The best scene is the trial scene. A court-case can be riveting drama. In this case it is so. The whole fabric of lies is demolished as the prosecution’s case unravels. After that the rest is anti-climax. I do wonder if the author’s death left the ending up in the air. I found it most unsatisfactory.
I suppose one source of my unease is my rather naïve assumption about civilised behaviour. I do not move in a world of stolen identities, of computer hacking, misinformation, constant coffee and serial sex. So I fail to respond to narrative based around them. Out-of-date man, you might say. .
I know these things go on. I’m sure the Americans and the Chinese are busy trying to hack each other’s military and commercial secrets. And I doubt if we are lily-white clean. Every technological advance has its downside.

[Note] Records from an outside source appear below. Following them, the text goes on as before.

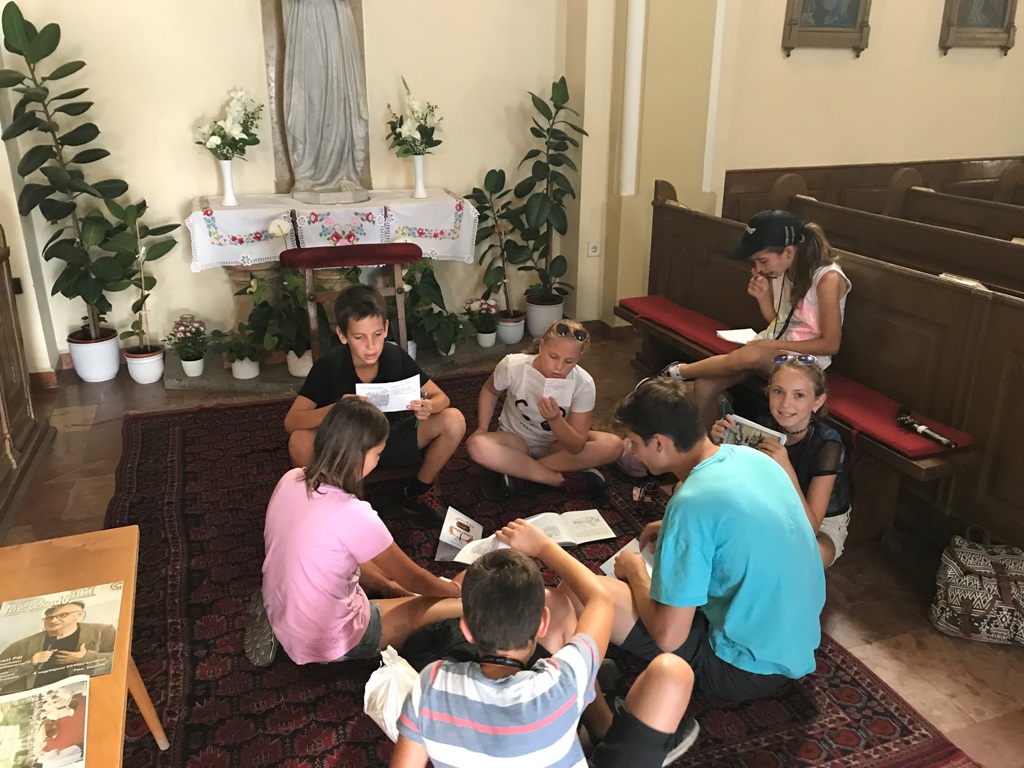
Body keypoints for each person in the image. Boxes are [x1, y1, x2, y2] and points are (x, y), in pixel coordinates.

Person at [573, 378, 824, 715]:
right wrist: (670, 529)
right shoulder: (753, 458)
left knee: (584, 591)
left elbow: (668, 636)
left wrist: (634, 573)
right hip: (798, 642)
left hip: (741, 669)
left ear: (659, 443)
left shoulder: (691, 504)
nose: (631, 451)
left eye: (633, 441)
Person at [391, 519, 700, 768]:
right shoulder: (562, 680)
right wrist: (543, 546)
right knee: (672, 671)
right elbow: (599, 599)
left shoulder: (430, 683)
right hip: (572, 693)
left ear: (466, 629)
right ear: (542, 623)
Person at [247, 398, 463, 668]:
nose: (379, 460)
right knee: (452, 608)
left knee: (365, 566)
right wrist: (452, 590)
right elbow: (411, 577)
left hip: (280, 600)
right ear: (359, 456)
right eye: (378, 454)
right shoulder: (355, 514)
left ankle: (278, 617)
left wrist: (388, 585)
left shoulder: (291, 478)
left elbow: (351, 558)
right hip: (326, 638)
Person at [284, 283, 466, 522]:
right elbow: (292, 421)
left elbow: (441, 397)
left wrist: (430, 406)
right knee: (299, 441)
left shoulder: (394, 356)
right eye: (359, 337)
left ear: (386, 328)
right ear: (342, 335)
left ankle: (418, 491)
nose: (371, 346)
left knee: (454, 420)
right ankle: (331, 502)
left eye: (377, 334)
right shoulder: (330, 366)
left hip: (388, 440)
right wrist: (337, 408)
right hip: (345, 449)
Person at [661, 209, 851, 427]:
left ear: (788, 252)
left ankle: (678, 371)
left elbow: (830, 344)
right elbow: (780, 323)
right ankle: (715, 445)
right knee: (705, 385)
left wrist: (771, 345)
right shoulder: (783, 269)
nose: (758, 269)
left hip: (807, 361)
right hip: (775, 350)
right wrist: (763, 299)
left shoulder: (827, 279)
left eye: (762, 261)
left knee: (751, 353)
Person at [711, 355, 851, 567]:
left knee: (802, 558)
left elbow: (809, 528)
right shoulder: (764, 422)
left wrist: (786, 470)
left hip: (819, 524)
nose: (786, 403)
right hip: (769, 505)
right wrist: (719, 443)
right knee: (691, 493)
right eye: (778, 392)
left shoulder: (828, 445)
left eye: (799, 395)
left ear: (817, 401)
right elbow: (733, 480)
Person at [466, 320, 624, 497]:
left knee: (614, 446)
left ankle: (519, 471)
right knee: (477, 445)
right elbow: (490, 390)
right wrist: (482, 427)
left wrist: (555, 419)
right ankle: (557, 480)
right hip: (515, 441)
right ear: (542, 347)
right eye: (553, 357)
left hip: (556, 447)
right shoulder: (513, 365)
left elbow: (575, 446)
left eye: (569, 361)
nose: (559, 367)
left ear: (578, 359)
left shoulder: (584, 384)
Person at [0, 602, 115, 693]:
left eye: (63, 615)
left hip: (85, 693)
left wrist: (85, 658)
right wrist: (30, 663)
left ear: (80, 615)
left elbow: (119, 662)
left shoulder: (103, 631)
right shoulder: (19, 645)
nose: (53, 620)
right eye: (49, 617)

Ken and Rosemary lent me the eight disks of ‘Underbelly’, parts one and two. I had roughly the same reaction to the series. Gripping viewing. The moving image adds power to the narrative. Will the girl courier smuggling drugs strapped round her body get through customs? The viewer gets sucked in to willing her to get through safely, ignoring the fact, as she also does, that if she succeds, hundreds are going to suffer.
The glorification of corruption, violence, murder and drugs with sex thrown in as an incentive to action is powerful stuff. It’s not Hollywood though, it’s close to home. I know the good guys appear to have won out. But the story was not about them despite feeble efforts to portray it as such. And to play ‘The Carnival Is Over’ as the bad guys at the end face arrest was an act of bad taste, destroying positive memories of a well-loved melody.
I must say, however, the use of music in ‘Underbelly’ was striking. Life is as ever, complex.